**WORK INSTRUCTION**
For the entries below, report every line that includes the word "designed".

START SUPPLIED DATA

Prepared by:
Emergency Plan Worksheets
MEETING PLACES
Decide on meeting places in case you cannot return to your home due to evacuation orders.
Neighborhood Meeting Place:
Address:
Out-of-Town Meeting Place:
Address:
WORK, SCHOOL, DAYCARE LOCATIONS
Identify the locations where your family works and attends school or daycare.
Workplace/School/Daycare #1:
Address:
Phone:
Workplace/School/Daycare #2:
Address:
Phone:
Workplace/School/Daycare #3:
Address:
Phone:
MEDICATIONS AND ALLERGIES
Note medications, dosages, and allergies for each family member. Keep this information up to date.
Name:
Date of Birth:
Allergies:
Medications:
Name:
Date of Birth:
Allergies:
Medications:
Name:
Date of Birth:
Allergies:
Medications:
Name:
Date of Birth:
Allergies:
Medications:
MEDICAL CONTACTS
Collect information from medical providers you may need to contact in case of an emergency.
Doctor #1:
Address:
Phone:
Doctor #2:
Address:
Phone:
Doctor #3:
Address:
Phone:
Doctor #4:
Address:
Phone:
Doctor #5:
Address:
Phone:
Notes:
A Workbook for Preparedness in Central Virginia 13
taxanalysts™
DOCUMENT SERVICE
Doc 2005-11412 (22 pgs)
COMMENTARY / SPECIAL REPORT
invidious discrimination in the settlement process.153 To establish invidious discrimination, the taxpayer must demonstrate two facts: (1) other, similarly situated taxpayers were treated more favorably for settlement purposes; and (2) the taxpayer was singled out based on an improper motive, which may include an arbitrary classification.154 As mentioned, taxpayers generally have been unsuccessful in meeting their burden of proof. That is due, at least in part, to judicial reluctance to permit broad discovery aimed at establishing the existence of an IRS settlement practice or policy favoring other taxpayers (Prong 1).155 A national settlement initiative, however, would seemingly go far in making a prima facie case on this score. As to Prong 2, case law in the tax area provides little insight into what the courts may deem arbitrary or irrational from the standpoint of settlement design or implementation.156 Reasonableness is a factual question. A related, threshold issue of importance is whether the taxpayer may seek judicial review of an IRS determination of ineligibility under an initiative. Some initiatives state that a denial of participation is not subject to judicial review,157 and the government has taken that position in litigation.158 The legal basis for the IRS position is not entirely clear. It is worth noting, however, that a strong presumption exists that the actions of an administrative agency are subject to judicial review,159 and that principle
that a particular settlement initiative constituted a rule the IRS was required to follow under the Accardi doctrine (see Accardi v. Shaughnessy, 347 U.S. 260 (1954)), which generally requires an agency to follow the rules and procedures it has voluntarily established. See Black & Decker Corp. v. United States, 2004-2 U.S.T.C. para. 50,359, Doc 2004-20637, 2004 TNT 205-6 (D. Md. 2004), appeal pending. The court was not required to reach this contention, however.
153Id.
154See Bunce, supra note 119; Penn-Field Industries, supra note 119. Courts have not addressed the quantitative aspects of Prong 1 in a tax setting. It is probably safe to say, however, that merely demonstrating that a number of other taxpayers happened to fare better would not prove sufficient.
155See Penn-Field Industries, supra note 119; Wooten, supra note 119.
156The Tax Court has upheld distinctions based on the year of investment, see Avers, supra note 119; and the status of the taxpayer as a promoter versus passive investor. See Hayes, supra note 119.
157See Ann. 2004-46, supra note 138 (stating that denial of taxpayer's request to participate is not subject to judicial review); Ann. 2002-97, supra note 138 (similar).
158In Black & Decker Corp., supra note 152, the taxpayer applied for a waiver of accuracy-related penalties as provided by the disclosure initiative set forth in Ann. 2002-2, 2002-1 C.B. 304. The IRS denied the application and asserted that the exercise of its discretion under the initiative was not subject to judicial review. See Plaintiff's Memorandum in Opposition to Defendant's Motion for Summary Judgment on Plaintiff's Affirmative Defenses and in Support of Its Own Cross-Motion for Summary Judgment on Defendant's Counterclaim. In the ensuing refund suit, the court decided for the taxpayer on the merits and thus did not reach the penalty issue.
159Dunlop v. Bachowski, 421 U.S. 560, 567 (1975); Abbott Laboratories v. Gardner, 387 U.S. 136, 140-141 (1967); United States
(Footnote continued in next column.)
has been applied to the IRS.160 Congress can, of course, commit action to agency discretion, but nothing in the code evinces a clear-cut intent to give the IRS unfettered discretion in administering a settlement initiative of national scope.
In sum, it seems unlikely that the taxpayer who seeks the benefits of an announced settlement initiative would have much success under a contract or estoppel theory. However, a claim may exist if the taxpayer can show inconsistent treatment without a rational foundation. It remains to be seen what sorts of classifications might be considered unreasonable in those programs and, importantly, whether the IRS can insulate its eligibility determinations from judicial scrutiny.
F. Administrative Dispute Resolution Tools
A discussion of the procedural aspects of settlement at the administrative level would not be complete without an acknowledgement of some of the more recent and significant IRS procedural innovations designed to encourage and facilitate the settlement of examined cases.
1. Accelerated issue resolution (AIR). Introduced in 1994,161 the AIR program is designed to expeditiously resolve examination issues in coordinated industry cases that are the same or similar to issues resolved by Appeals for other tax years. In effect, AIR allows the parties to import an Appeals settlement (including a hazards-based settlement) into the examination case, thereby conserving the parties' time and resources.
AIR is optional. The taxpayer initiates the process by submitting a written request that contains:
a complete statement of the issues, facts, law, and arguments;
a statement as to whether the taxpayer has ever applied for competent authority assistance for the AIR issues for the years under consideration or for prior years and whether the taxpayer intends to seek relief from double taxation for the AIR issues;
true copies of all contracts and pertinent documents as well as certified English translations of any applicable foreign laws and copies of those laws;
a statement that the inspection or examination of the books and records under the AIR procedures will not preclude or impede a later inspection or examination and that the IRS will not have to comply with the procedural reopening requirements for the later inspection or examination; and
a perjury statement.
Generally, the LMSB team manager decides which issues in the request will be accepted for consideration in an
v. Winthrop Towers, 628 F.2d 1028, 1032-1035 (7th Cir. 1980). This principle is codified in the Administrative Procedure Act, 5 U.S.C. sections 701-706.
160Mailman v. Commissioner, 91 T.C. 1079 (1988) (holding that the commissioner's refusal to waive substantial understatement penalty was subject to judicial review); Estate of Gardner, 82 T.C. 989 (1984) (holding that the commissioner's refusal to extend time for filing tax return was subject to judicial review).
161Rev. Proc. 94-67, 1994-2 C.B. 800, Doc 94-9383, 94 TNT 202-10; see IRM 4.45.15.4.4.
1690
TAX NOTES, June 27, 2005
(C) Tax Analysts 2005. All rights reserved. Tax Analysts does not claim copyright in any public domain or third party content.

END SUPPLIED DATA

**ANSWER FOR THIS EXERCISE**
A discussion of the procedural aspects of settlement at the administrative level would not be complete without an acknowledgement of some of the more recent and significant IRS procedural innovations designed to encourage and facilitate the settlement of examined cases.
1. Accelerated issue resolution (AIR). Introduced in 1994,161 the AIR program is designed to expeditiously resolve examination issues in coordinated industry cases that are the same or similar to issues resolved by Appeals for other tax years. In effect, AIR allows the parties to import an Appeals settlement (including a hazards-based settlement) into the examination case, thereby conserving the parties' time and resources.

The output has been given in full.